**Texte source:**
+ + +

17 Ce régime aurait eu pour conséquence la liquidation immédiate des actifs de Plastika Kavalas et le paiement de ses dettes, comme ce fut le cas pour une série d'entreprises en difficulté et surendettées.

18 Nonobstant l'avis ainsi motivé de liquidation, le ministre de l'Économie nationale a décidé, par décision n° 212, du 3 février 1984 (FEK B'60/8.2.1984), de soumettre Plastika Kavalas au régime d'administration provisoire par l'OAE, prévu à l'article 7 de la loi n° 1386/1983. Ce régime a été maintenu jusqu'au début du mois de janvier de l'année 1987.

+ + +

**Entrées affichées:**
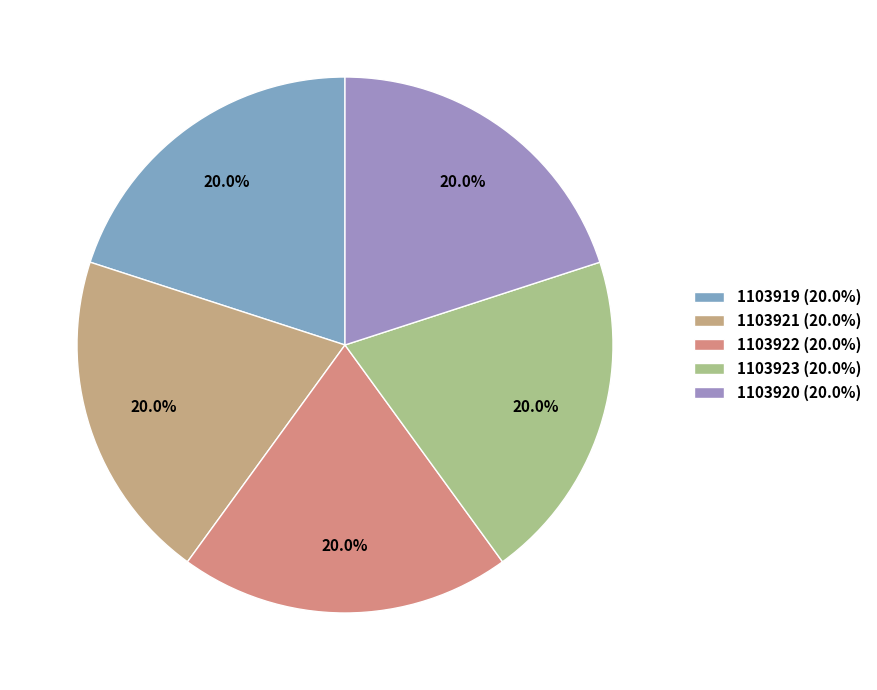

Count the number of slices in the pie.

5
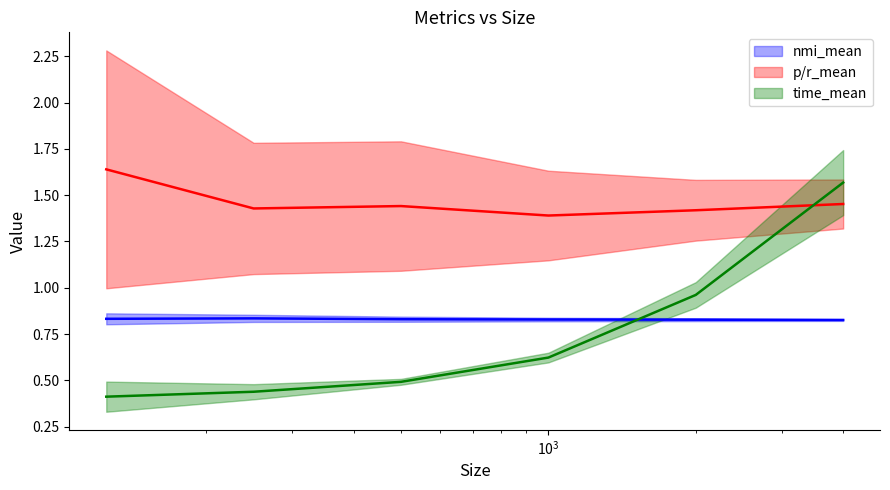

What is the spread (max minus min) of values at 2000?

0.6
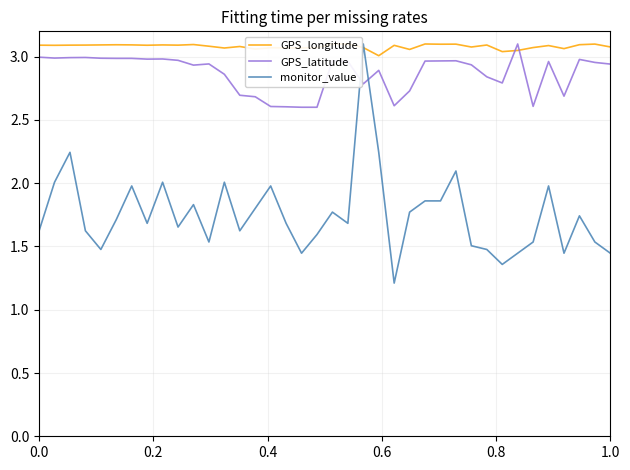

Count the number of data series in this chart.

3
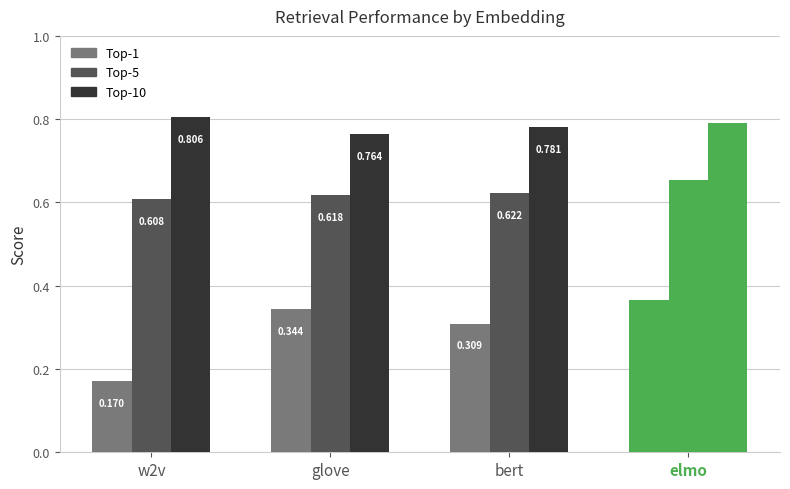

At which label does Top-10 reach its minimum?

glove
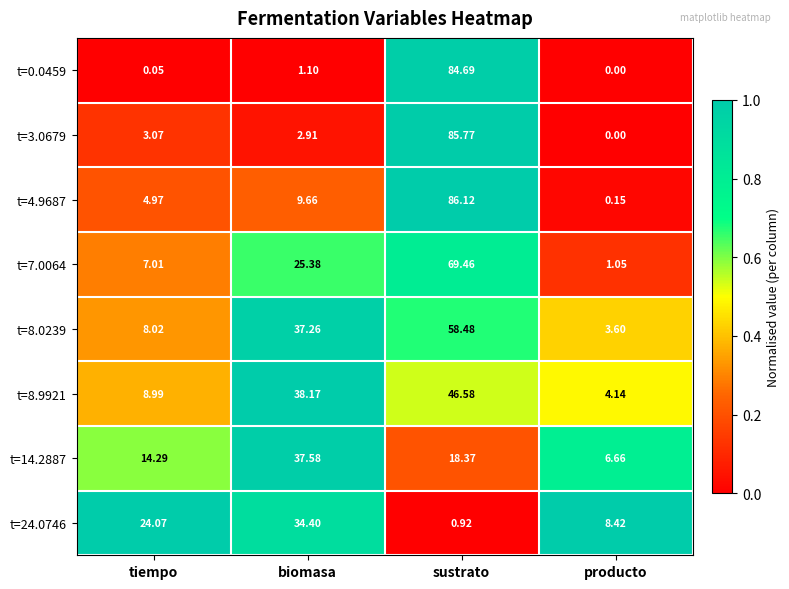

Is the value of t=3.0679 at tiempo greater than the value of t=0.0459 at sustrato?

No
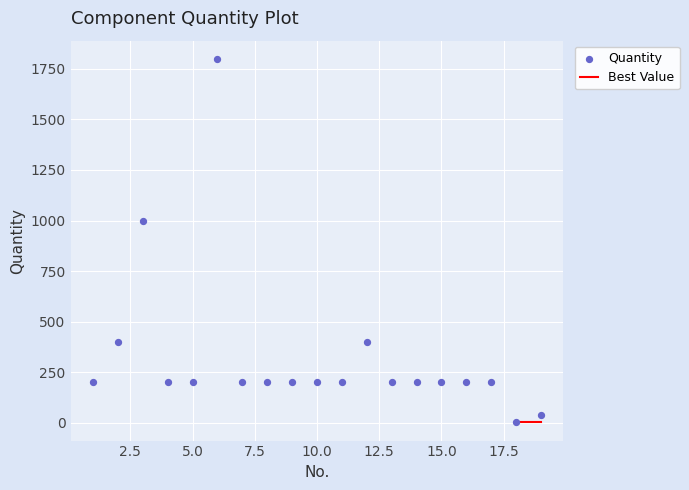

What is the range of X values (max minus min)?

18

+ + +

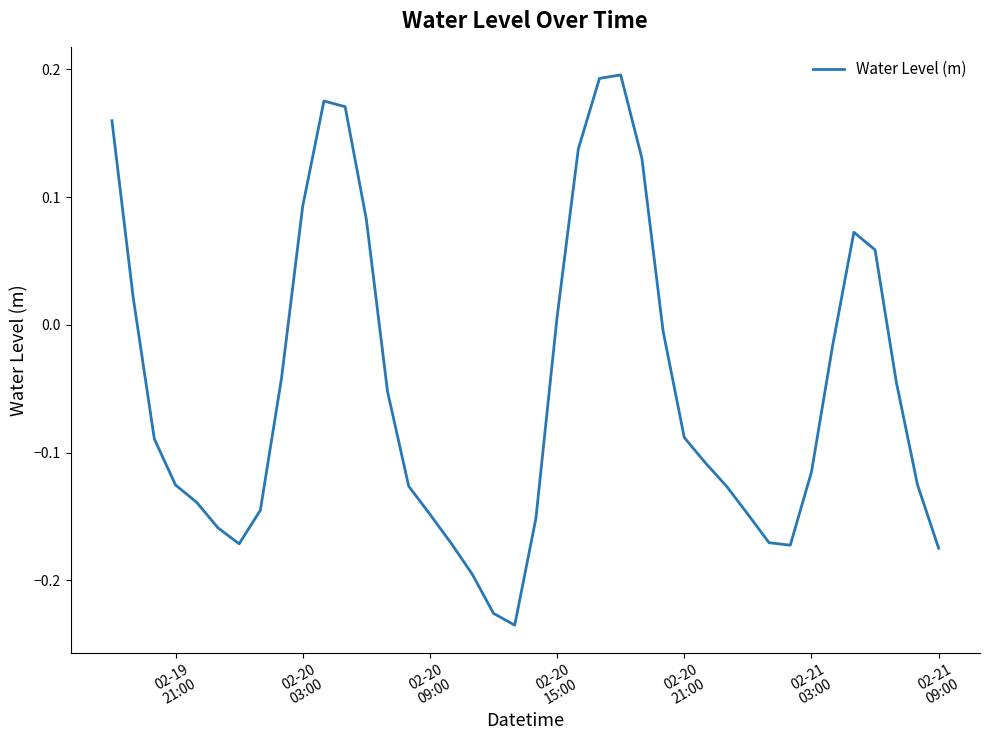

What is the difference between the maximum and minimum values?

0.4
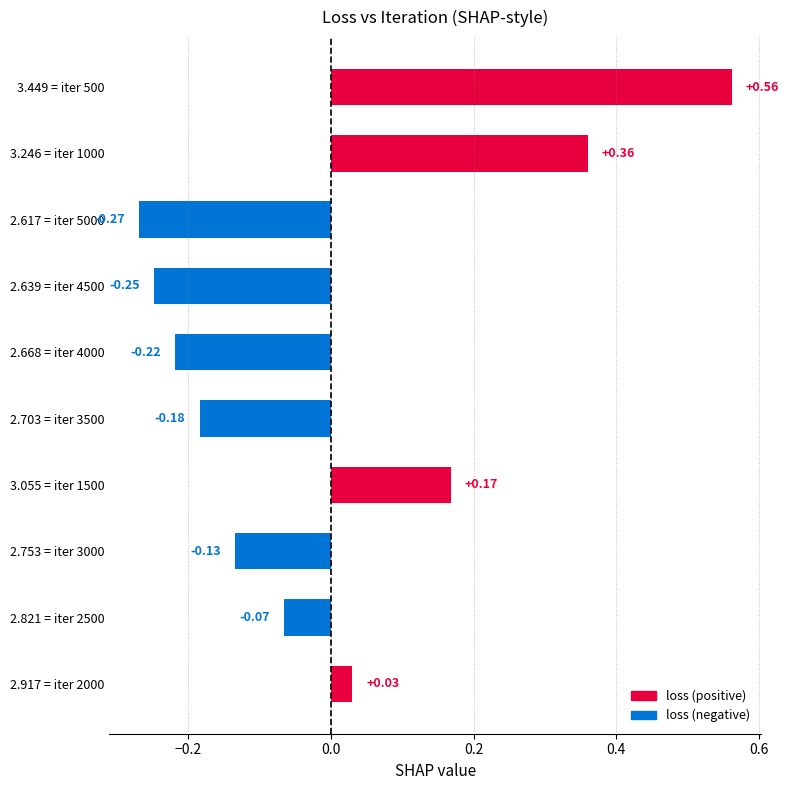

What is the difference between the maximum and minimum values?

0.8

+ + +

**Consigne A:**
Traduisez en anglais cette phrase du texte source : « Ce régime a été maintenu jusqu'au début du mois de janvier de l'année 1987. »
**Consigne B:**
Recopiez mot pour mot le passage du texte source qui va de « 17 Ce régime » jusqu'à « difficulté et surendettées. ».

**Zone de réponse A:**
This regime was maintained until the beginning of January 1987.

**Zone de réponse B:**
17 Ce régime aurait eu pour conséquence la liquidation immédiate des actifs de Plastika Kavalas et le paiement de ses dettes, comme ce fut le cas pour une série d'entreprises en difficulté et surendettées.